When users search the internet they also see the url before they visit and many will use it as an indicator of whether or not your website will be useful so bad URLs can affect your Click Through Rate (which we will cover later).
A better scenario would be for a website to have pages with urls like this:
www.bobs-plumbing.com - so the home page does have a keyword in it - "plumbing"
www.bobs-plumbing.com/central-heating-service.htm
www.bobs-plumbing.com/24-hour-emergency-contact.htm
www.bobs-plumbing.com/leak-fixing.htm
Now so long as these pages do contain the content they claim the search engines will give them a strong weighting and users will also find the link more tempting.
Dynamic URLs
These help programmers by reducing the number of pages they need to create for content which is often pulled from a database. So a news site may have one actual page for displaying the category headlines but the content will vary depending on what is in the urls.
As an example:
www.thenews.com/headlines.php?category=business
www.thenews.com/headlines.php?category=international
www.thenews.com/headlines.php?category=sports
These are all the same page from a programmers perspective but the content shown in the page will vary depending on the category.

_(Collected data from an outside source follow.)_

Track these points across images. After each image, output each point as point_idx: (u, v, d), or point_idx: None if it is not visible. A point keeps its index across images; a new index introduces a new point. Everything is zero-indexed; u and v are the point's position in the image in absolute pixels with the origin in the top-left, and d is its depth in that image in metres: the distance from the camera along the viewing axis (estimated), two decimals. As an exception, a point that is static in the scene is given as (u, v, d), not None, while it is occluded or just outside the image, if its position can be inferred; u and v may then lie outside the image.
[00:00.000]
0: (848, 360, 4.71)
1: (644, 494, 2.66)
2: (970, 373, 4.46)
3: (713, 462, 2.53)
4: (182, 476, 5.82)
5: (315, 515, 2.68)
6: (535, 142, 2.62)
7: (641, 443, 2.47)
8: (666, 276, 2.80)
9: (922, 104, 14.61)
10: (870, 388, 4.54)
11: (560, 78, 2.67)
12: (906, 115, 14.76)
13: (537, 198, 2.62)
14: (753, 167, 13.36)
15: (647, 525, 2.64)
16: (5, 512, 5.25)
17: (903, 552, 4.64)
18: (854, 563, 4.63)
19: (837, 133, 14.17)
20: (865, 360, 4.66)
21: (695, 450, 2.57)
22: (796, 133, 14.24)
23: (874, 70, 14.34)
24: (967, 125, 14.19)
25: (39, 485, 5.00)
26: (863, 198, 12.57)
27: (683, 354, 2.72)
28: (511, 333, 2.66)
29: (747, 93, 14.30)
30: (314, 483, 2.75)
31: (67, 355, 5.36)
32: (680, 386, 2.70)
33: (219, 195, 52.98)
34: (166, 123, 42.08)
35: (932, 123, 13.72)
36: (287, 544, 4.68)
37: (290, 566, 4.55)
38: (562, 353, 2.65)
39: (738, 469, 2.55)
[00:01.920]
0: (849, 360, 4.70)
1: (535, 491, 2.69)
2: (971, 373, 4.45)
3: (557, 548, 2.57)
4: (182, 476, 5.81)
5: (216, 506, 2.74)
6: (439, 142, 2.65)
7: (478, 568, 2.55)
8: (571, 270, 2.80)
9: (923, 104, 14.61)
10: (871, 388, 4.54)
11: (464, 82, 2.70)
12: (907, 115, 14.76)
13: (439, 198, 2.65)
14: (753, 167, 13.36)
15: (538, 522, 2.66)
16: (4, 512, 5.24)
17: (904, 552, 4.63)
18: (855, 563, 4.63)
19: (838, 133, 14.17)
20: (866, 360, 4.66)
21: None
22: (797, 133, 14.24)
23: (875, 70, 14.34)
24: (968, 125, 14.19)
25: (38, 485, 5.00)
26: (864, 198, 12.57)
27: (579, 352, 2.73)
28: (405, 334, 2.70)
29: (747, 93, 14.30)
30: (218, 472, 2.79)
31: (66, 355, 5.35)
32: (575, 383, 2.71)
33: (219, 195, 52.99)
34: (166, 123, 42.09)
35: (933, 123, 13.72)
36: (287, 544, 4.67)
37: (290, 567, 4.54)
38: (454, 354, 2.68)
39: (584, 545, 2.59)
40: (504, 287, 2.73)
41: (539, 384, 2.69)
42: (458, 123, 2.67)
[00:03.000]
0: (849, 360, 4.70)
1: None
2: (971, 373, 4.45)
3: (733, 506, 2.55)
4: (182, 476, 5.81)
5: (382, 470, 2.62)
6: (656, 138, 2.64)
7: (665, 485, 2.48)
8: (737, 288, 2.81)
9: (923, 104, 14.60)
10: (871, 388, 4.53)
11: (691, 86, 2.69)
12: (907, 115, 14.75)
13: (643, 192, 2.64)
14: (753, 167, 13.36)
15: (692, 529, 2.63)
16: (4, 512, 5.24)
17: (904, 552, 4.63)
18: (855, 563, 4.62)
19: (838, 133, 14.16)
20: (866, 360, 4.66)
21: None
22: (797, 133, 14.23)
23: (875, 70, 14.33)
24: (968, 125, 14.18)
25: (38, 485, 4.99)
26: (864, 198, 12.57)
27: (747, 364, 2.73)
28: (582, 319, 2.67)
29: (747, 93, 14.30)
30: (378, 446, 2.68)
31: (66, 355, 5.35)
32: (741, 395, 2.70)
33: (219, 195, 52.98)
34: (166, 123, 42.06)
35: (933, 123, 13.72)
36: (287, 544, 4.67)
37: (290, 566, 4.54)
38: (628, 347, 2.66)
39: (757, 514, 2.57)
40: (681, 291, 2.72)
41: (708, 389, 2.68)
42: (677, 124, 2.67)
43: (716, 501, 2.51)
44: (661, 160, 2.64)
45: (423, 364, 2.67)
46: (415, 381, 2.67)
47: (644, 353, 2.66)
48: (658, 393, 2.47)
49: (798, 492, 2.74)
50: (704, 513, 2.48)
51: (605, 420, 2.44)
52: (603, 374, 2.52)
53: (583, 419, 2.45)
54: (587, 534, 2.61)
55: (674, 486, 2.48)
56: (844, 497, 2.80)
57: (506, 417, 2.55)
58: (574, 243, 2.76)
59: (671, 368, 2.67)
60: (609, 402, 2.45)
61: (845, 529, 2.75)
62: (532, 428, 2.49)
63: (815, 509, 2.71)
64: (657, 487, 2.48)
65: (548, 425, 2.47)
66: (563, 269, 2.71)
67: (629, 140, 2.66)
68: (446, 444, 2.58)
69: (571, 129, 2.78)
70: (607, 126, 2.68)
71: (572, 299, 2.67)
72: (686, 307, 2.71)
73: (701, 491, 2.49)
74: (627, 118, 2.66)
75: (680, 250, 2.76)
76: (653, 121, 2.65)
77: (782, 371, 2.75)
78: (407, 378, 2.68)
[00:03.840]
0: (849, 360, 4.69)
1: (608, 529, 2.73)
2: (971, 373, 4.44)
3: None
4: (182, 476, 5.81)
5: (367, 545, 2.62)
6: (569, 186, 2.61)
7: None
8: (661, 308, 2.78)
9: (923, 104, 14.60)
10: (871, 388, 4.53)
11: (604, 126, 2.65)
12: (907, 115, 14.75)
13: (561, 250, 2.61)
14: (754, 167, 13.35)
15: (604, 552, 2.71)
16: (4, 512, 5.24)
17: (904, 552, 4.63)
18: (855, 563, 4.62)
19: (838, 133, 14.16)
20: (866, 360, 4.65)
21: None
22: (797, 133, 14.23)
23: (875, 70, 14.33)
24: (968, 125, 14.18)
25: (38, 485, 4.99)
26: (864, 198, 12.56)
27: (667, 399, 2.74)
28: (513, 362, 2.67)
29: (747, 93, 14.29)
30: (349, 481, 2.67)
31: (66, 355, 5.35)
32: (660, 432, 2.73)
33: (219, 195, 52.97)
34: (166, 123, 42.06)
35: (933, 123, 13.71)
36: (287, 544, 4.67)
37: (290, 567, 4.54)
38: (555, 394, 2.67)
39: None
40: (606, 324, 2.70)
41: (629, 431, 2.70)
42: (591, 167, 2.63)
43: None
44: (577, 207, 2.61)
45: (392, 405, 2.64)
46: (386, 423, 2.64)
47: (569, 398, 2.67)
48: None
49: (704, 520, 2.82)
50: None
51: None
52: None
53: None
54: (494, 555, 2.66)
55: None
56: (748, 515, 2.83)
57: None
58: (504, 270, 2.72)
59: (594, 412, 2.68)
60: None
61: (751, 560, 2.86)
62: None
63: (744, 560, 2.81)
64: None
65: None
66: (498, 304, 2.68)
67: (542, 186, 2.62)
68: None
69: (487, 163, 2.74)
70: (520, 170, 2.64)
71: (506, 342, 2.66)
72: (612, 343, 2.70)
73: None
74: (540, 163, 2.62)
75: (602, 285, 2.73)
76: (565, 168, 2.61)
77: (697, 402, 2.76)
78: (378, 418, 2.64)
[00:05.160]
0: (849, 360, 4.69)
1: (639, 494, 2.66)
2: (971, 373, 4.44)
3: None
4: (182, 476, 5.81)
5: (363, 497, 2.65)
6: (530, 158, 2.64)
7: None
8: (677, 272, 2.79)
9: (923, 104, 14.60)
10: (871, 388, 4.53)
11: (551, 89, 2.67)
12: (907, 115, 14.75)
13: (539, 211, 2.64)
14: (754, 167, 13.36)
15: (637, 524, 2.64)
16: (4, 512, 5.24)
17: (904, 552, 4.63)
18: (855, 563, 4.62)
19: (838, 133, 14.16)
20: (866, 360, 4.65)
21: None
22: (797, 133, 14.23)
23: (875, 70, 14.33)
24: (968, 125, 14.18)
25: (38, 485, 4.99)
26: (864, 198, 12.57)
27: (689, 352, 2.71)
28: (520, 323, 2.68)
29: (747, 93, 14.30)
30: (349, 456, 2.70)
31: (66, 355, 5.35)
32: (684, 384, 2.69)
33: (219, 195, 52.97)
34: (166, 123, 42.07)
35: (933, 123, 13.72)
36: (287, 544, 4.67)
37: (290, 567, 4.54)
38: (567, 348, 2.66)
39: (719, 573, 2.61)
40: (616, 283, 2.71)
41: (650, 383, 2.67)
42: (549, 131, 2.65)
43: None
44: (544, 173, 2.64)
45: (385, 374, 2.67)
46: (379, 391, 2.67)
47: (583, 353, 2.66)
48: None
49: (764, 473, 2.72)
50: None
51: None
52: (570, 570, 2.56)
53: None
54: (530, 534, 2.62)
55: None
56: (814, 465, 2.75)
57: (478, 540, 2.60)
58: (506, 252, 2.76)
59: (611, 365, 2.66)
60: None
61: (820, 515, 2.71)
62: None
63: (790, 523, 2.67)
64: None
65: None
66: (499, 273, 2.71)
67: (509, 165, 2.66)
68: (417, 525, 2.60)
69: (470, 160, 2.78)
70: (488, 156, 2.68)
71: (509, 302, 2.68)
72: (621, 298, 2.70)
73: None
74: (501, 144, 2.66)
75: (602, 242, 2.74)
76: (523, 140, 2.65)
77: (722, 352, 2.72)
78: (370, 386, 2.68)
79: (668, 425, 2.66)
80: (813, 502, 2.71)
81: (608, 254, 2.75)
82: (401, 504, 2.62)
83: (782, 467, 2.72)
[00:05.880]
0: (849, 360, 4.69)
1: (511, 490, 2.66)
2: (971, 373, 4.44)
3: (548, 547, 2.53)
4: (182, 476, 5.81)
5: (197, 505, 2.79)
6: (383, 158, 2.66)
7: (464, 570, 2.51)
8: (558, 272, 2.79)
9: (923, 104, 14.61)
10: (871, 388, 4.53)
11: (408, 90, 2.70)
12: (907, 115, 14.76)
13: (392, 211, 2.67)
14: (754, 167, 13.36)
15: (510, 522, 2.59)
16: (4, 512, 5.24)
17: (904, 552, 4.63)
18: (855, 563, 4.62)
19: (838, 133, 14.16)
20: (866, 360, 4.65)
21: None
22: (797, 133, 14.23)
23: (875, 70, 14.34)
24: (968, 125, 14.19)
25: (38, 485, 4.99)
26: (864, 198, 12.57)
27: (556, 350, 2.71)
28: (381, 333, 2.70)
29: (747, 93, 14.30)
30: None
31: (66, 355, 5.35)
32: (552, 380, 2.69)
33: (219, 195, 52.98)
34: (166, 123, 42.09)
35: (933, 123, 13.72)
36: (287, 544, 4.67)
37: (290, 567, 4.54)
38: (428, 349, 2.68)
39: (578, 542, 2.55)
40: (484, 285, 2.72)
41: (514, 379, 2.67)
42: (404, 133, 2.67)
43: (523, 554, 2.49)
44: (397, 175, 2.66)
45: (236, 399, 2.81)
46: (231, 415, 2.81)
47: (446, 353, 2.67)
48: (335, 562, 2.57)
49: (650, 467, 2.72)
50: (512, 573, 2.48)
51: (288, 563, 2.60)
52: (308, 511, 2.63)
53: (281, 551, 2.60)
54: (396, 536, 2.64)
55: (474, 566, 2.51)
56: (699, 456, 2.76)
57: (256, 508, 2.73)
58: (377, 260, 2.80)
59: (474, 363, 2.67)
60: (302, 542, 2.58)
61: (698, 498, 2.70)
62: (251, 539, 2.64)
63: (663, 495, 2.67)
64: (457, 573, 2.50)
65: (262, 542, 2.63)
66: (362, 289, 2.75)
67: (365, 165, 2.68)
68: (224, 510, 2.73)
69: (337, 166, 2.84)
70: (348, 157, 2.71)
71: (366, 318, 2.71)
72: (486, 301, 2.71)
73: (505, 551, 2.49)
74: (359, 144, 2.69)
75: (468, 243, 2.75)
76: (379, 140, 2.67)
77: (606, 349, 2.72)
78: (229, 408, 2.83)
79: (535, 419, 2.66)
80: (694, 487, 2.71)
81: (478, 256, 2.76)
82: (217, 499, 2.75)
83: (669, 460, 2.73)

The problem is that the urls to the pages look ugly on search results and are difficult for search engines to read. Luckily with the help of an .htaccess file and a piece of coding called 'mod rewrite' we can change these urls into something more friendly like:
www.thenews.com/business-headlines.php
www.thenews.com/international-headlines.php
www.thenews.com/sports-headlines.php
These urls are much more attractive in the search results, much easier for the search engine to read, and nothing under hand about it. This is exactly the way big sites like Amazon work and it is a vital part of SEO.
Server Location
Now although you may have the right domain name, and the right urls there is one final part to the jigsaw puzzle that plays a role and that is the physical location of your server.
In other words where your domain and urls are called from is important, sometimes vitally so.
If your website is all about dating in the United Kingdom but you have tried to save a few pennies by registering your domain and buying your server space in Pakistan this might be a false saving.
The search engines know exactly where your site is hosted and a UK dating service hosted in Pakistan - well that's just odd, perhaps even suspicious. All things being equal the sites hosted within the UK will take priority.
Now if the country you are hosting in is fairly unregulated you can also find yourself going through bouts of unfair penalties. If a large number of servers are suddenly used in a country for spamming or hacking, perhaps even servers from the same company you bought yours from, perhaps even on part of the server where your website is - then you are going down...
So it is safer, even though it may be marginally more expensive, to choose a respectable webhosting company in the country or continent where you are planning to find your clients or much of your hard work may go to waste.